### PROBLEM TO SOLVE
Go through the records below and count every line containing "phpgroupware". Reply with the count alone.

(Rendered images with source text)
──────

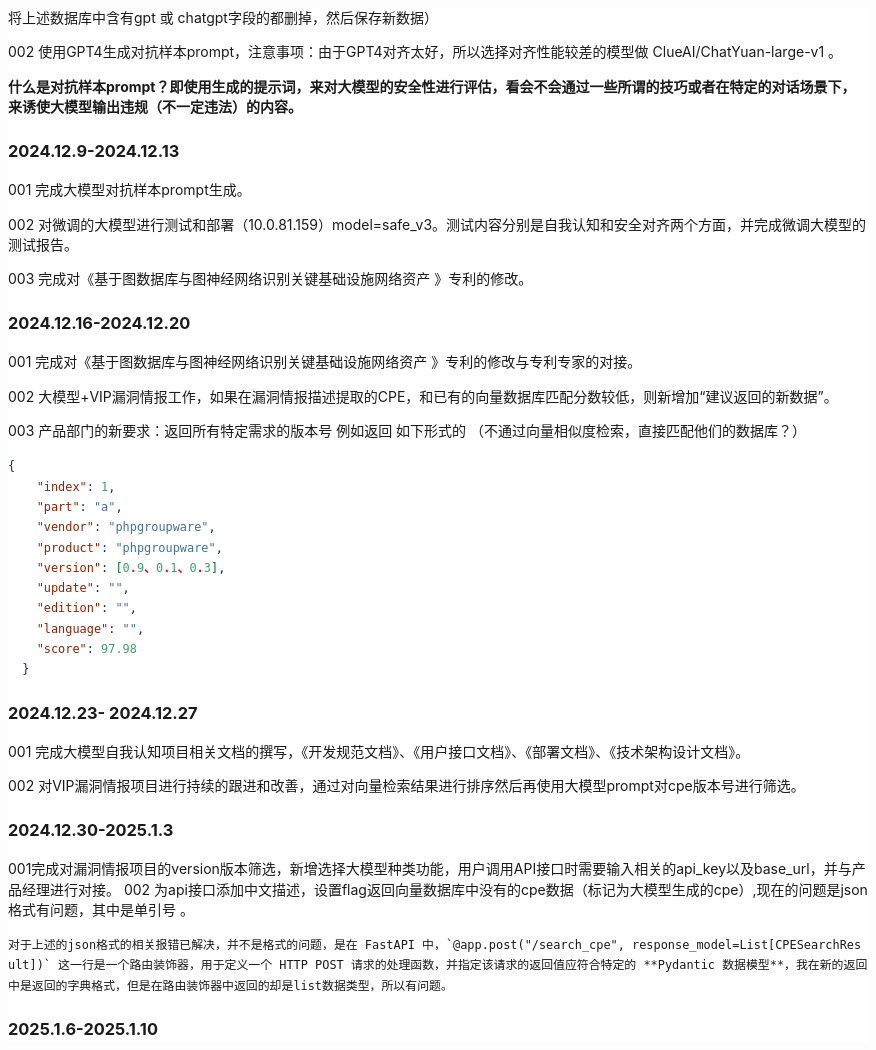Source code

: 将上述数据库中含有gpt 或 chatgpt字段的都删掉，然后保存新数据）

002 使用GPT4生成对抗样本prompt，注意事项：由于GPT4对齐太好，所以选择对齐性能较差的模型做 ClueAI/ChatYuan-large-v1 。

**什么是对抗样本prompt？即使用生成的提示词，来对大模型的安全性进行评估，看会不会通过一些所谓的技巧或者在特定的对话场景下，来诱使大模型输出违规（不一定违法）的内容。**



### 2024.12.9-2024.12.13

001 完成大模型对抗样本prompt生成。

002 对微调的大模型进行测试和部署（10.0.81.159）model=safe_v3。测试内容分别是自我认知和安全对齐两个方面，并完成微调大模型的测试报告。

003 完成对《基于图数据库与图神经网络识别关键基础设施网络资产 》专利的修改。

### 2024.12.16-2024.12.20

001 完成对《基于图数据库与图神经网络识别关键基础设施网络资产 》专利的修改与专利专家的对接。

002 大模型+VIP漏洞情报工作，如果在漏洞情报描述提取的CPE，和已有的向量数据库匹配分数较低，则新增加“建议返回的新数据”。

003  产品部门的新要求：返回所有特定需求的版本号 例如返回 如下形式的 （不通过向量相似度检索，直接匹配他们的数据库？）

```json
{
    "index": 1,
    "part": "a",
    "vendor": "phpgroupware",
    "product": "phpgroupware",
    "version": [0.9、0.1、0.3],
    "update": "",
    "edition": "",
    "language": "",
    "score": 97.98
  }
```

### 2024.12.23- 2024.12.27

001 完成大模型自我认知项目相关文档的撰写，《开发规范文档》、《用户接口文档》、《部署文档》、《技术架构设计文档》。

002 对VIP漏洞情报项目进行持续的跟进和改善，通过对向量检索结果进行排序然后再使用大模型prompt对cpe版本号进行筛选。

### 2024.12.30-2025.1.3

001完成对漏洞情报项目的version版本筛选，新增选择大模型种类功能，用户调用API接口时需要输入相关的api_key以及base_url，并与产品经理进行对接。
002 为api接口添加中文描述，设置flag返回向量数据库中没有的cpe数据（标记为大模型生成的cpe）,现在的问题是json格式有问题，其中是单引号 。



```
对于上述的json格式的相关报错已解决，并不是格式的问题，是在 FastAPI 中，`@app.post("/search_cpe", response_model=List[CPESearchResult])` 这一行是一个路由装饰器，用于定义一个 HTTP POST 请求的处理函数，并指定该请求的返回值应符合特定的 **Pydantic 数据模型**，我在新的返回中是返回的字典格式，但是在路由装饰器中返回的却是list数据类型，所以有问题。
```



### 2025.1.6-2025.1.10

──────

### WRITTEN SOLUTION
2